* SOURCE PASSAGE:
"""

A bag contains ten marbles of the same size: 3 are identical green mar

Question

A bag contains ten marbles of the same size: 3 are identical green marbles, 2 are identical red marbles, and the other 5 are five distinct colors. If 5 marbles are selected at random, how many distinct combinations of five marbles could be drawn?
(A) 41
(B) 51
(C) 62
(D) 72
(E) 82

Counting & combination problems on the GMAT are tricky because many of them don't fit into nice neat formulas. They require some efficient out-of-the-box thinking, as this problem does. For a set of challenging counting problems, as well as for the OE of this particular problem, see:
https://magoosh.com/gmat/2015/counting- ... -the-gmat/

Mike :-)

chetan2u · Accepted Answer

hi..
 There will be different cases, which we will take one by one.

1)  Case 1 : When all five colours are different
 7C5=\frac{7*6}{2}=21

2)  Case 2 : When there are 4 different colours out of which one colour has two marbles. 
Choose 3 marbles of different colours in 6C3 ways and 2 of same colour can be only from green or red, that is 2C1
 6C3*2C1=\frac{6*5*4}{3*2*1}*2=40

3)  Case 3 : When there are 3 different colours out of which one colour has three marbles. 
Choose 2 marbles of different colours in 6C2 ways and 3 of same colour can be only from green, that is 1C1
 6C2*1C1=\frac{6*5}{2*1}*1=15

4)  Case 4 : When there are 3 different colours out of which two colours have two marbles each.

"""

* REQUIRED ACTION 1: Copy out the part of the marble-combination thread that starts with "There will be" and goes on through "has two marbles.".

Data visualization images:
"""

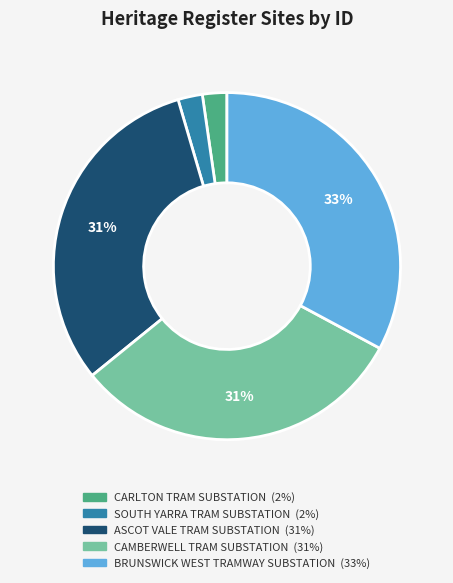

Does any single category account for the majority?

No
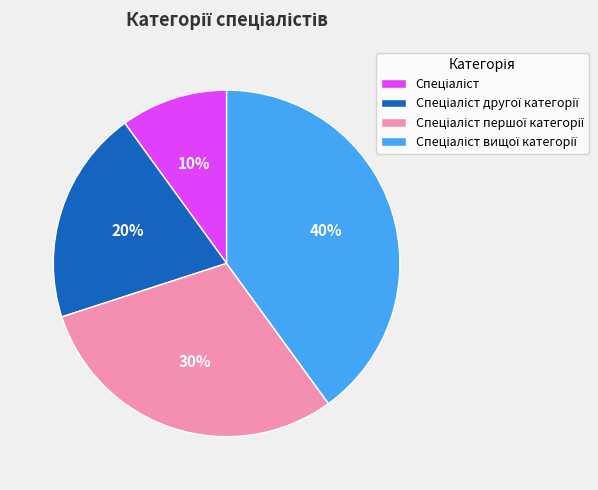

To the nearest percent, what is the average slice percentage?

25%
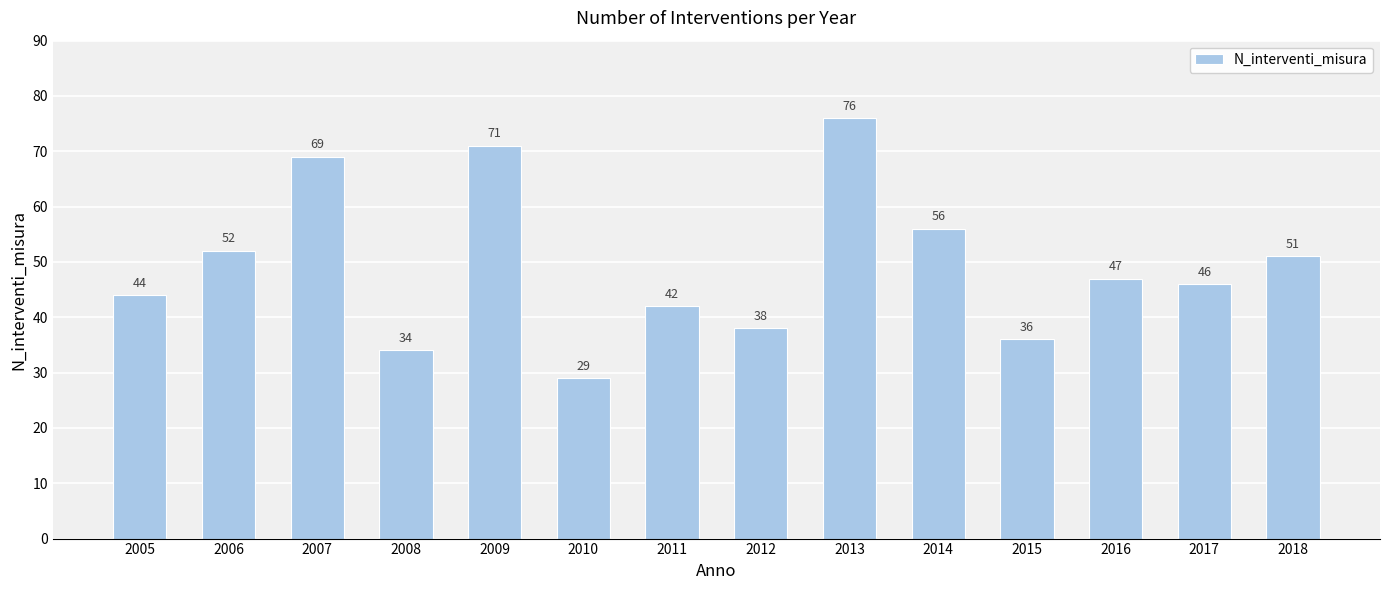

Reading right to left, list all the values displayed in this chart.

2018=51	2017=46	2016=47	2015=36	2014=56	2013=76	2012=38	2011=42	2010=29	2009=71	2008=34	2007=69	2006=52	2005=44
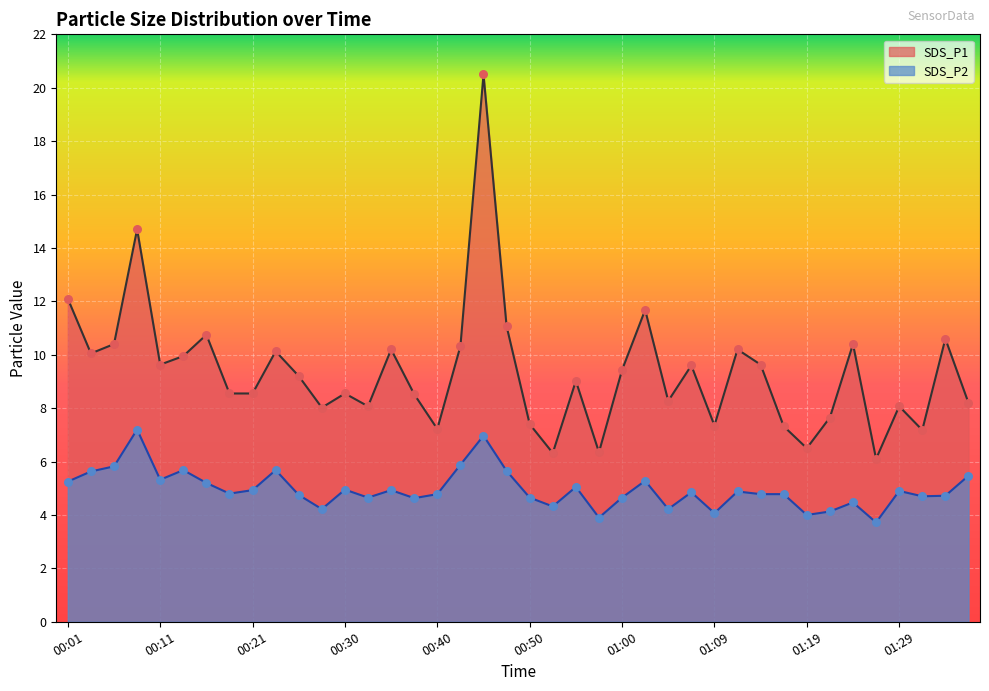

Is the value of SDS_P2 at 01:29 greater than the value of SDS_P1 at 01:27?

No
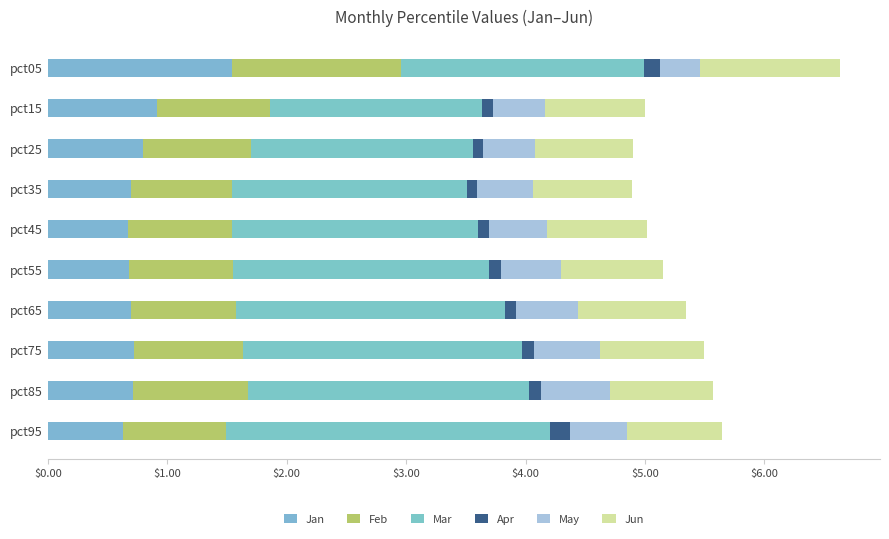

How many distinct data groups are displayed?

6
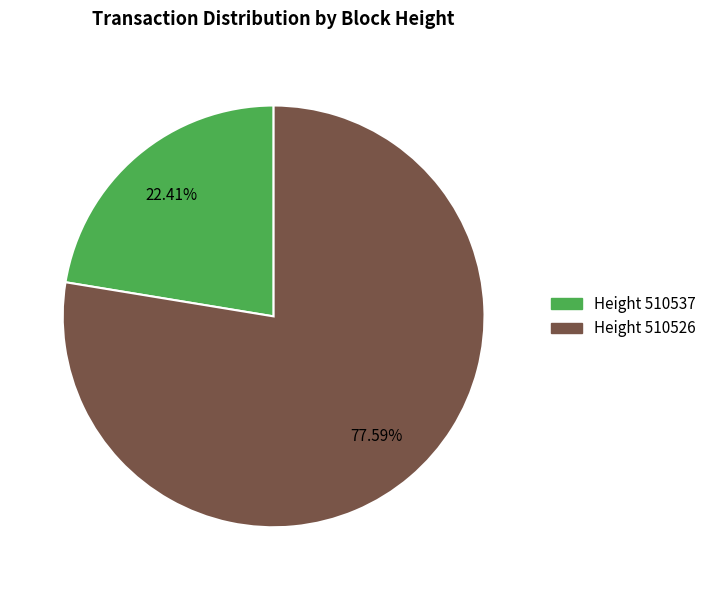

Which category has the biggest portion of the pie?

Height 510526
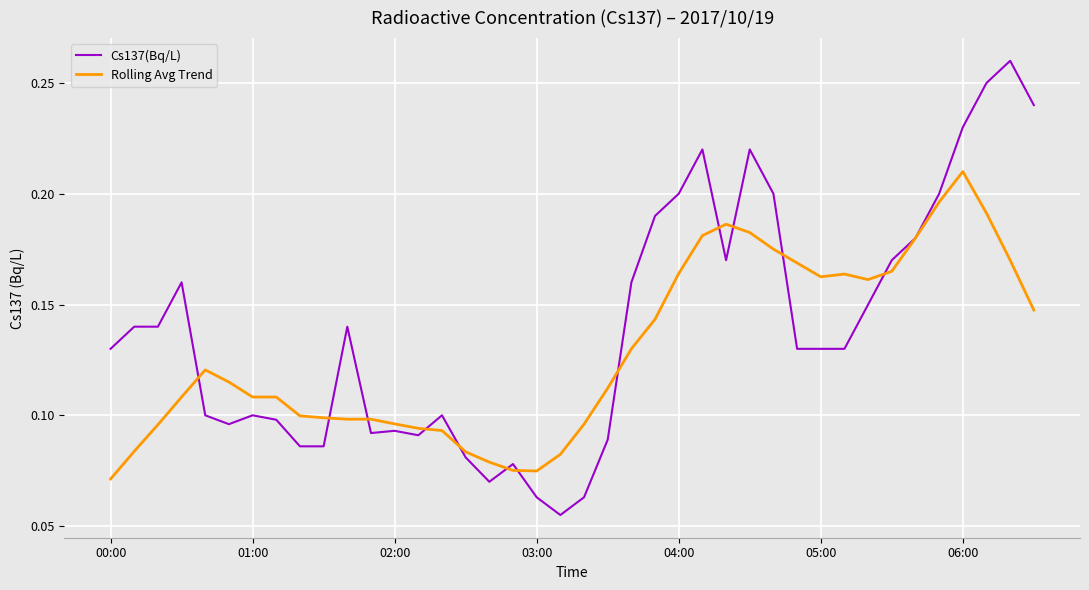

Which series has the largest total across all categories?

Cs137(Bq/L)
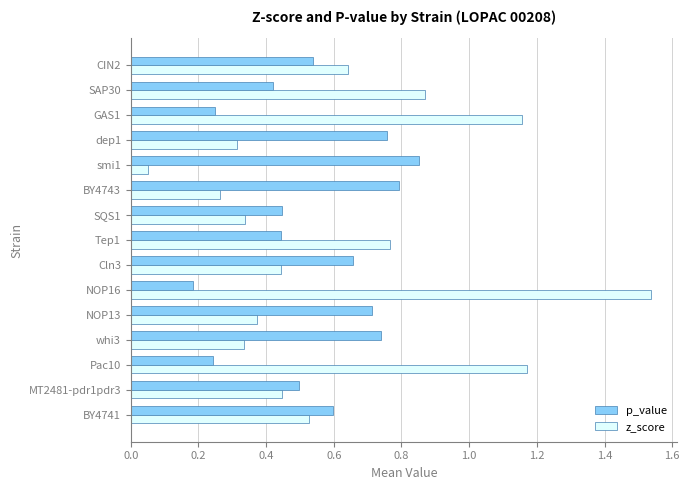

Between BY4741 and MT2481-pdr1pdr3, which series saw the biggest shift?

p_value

"""

* REQUIRED ACTION 2: How many lines of the records contain the string "category", with case counting? Reply with the number alone.

* TASK SOLUTION 1:
There will be different cases, which we will take one by one.

1)  Case 1 : When all five colours are different
 7C5=\frac{7*6}{2}=21

2)  Case 2 : When there are 4 different colours out of which one colour has two marbles.

* TASK SOLUTION 2: 2